Imagine having a roof with 36 holes in it. Now imagine it's raining. Now imagine it's pouring. How much good is it going to do you to plug only one hole?

In other words, for any single drug to work, it would have to do ALL of the following:

  1. Reduce APPβ-cleavage
  2. Increase α-cleavage
  3. Reduce caspase-6 cleavage
  4. Reduce caspase-3 cleavage
  5. Prevent amyloid-beta oligomerization
  6. Increase neprilysin
  7. Increase IDE (insulin-degrading enzyme)
  8. Increase microglial clearance of Amyloid-β
  9. Increase autophagy
  10. Increase BDNF (brain-derived neurotrophic factor)
  11. Increase NGF (nerve growth factor)
  12. Increase netrin-1 and ADNP (activity-dependent neuroprotective protein)
  13. Increase VIP (vasoactive intestinal peptide)
  14. Reduce homocysteine
  15. Increase PP2A (protein phosphatase 2A) activity
  16. Reduce phospho-tau
  17. Increase phagocytosis index
  18. Increase insulin sensitivity
  19. Enhance leptin sensitivity
  20. Improve axoplasmic transport
  21. Enhance mitochondrial function and biogenesis
  22. Reduce oxidative damage and optimize ROS (reactive oxygen species) production
  23. Enhance cholinergic neurotransmission
  24. Increase synaptoblastic signaling
  25. Reduce synaptoclastic signaling
  26. Improve LTP (long-term potentiation)
  27. Optimize estradiol
  28. Optimize progesterone
  29. Optimize E2:P (estradiol to progesterone) ratio
  30. Optimize free T3 and free T4
  31. Optimize TSH (thyroid-stimulating hormone)
  32. Optimize pregnenolone
  33. Optimize testosterone
  34. Optimize cortisol
  35. Optimize DHEA (dehydroepiandrosterone)
  36. Optimize insulin secretion and signaling

As you can imagine, this is simply outside the scope of what a drug can do, what any drug can do.

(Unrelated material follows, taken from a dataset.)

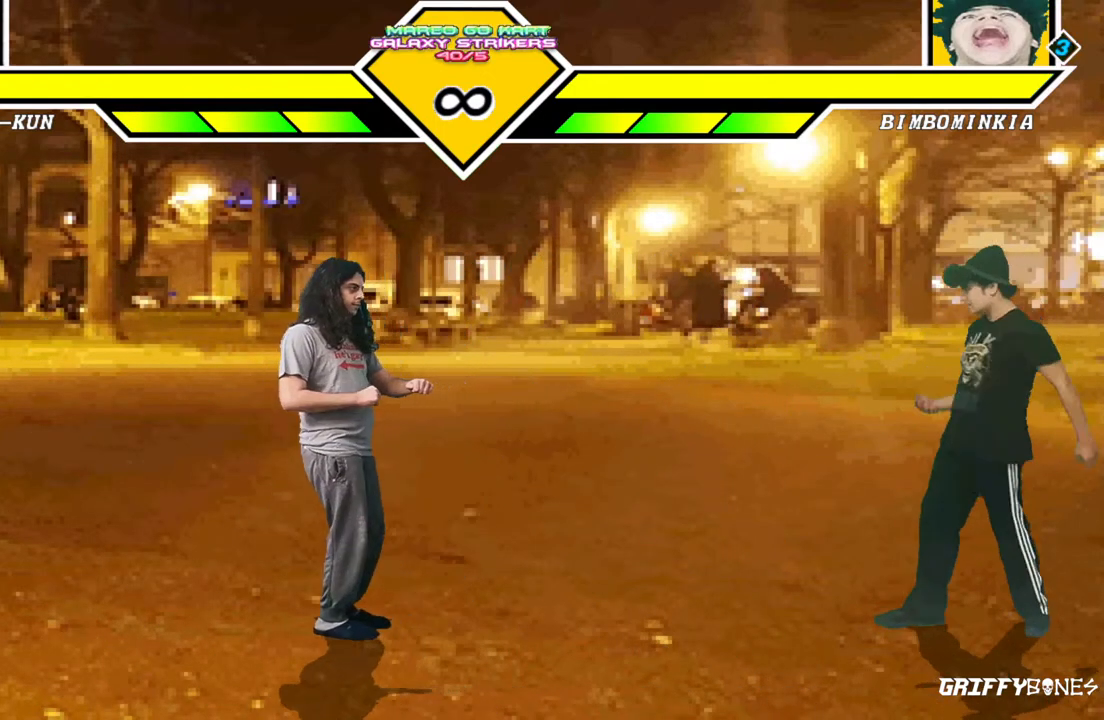
{"dt_ms": 500, "buttons": ["DPAD_LEFT"], "events": []}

This should come as no surprise. Complex diseases are like this. They are not reducible to tit-for-tat, this-for-that, pill-for-every-ill solutions. Instead, they require programmatic solutions, or biologically networked solutions—like the brain itself.

Welcome to ReCODE.

The nuts and bolts of ReCODE.

ReCODE is the first program to successfully reverse cognitive decline in hundreds of patients with sustained results.

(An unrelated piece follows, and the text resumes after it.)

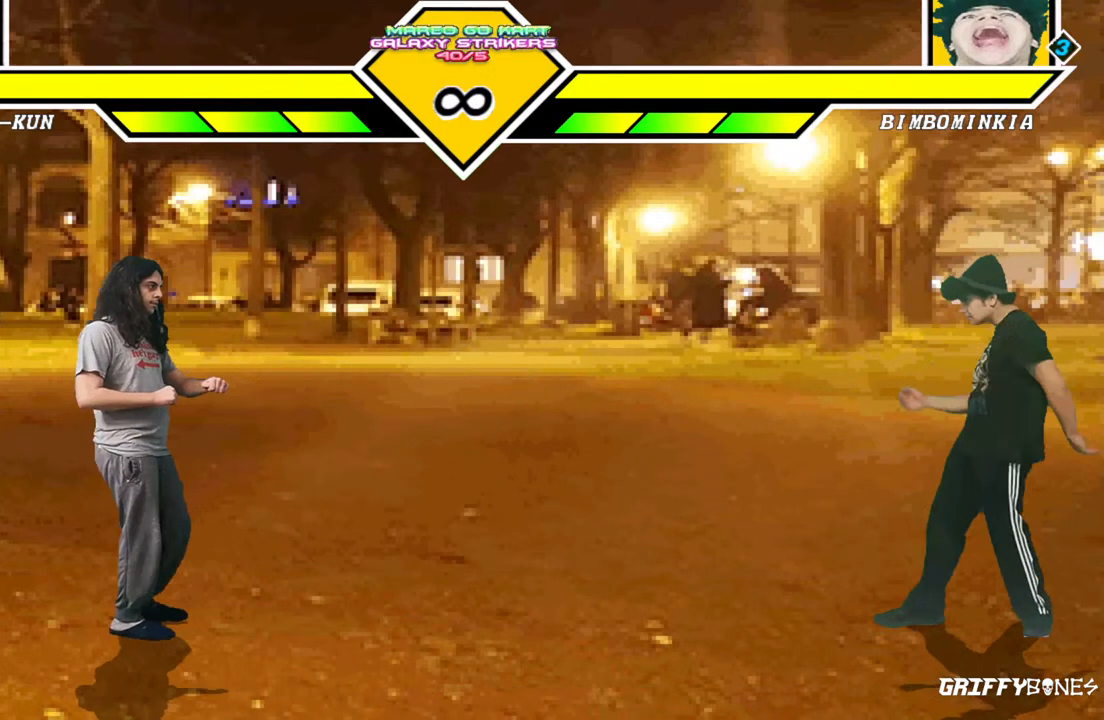
{"dt_ms": 500, "buttons": ["DPAD_DOWN"], "events": [[167, "DPAD_LEFT", "up"], [250, "DPAD_DOWN", "down"], [333, "DPAD_DOWN", "up"], [417, "DPAD_DOWN", "down"]]}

The program is multimodal. It starts with getting a “Cognoscopy", which is an individualized 360-degree look at all the factors a person can address to start healing the brain: blood values, cognitive assessments, gene assessments, diet, lifestyle, and environmental assessments.

Silver buckshot indeed. Or if you prefer: Occam's network rather than Occam's razor. Because you can't make things simpler than they actually are.

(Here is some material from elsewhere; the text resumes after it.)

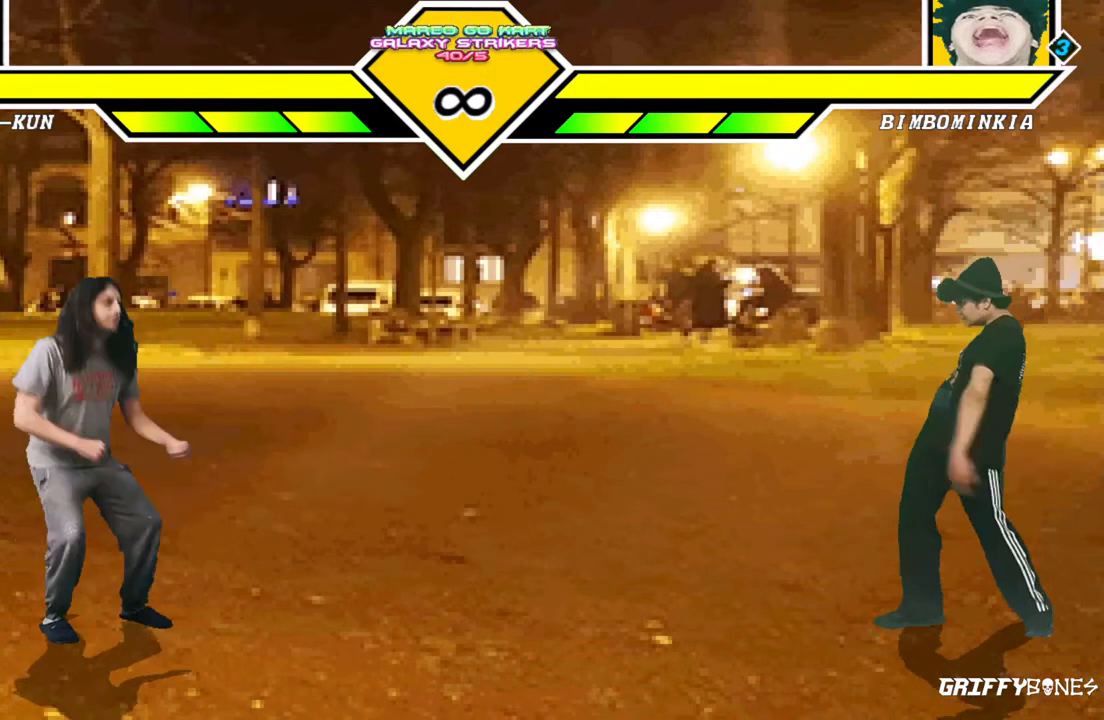
{"dt_ms": 500, "buttons": [], "events": [[83, "DPAD_DOWN", "up"], [350, "DPAD_RIGHT", "down"], [417, "DPAD_RIGHT", "up"]]}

In retrospect, it's easy to see how medical science misunderstood Alzheimer's. It was looking for the "one thing” that causes Alzheimer's, instead of the 36+ things that cause it. And when you fixate on "one thing", you can easily start chasing your tail and even mistake the effect for the cause, i.e. Amyloid-β.

This is exactly Bredesen's bombshell: Amyloid doesn’t “cause” Alzheimer's disease. Amyloid is the "effect" of Alzheimer's disease (as well as its accelerant).

Fffffffffft. That's the sound of all the air going out of the Amyloid hypothesis.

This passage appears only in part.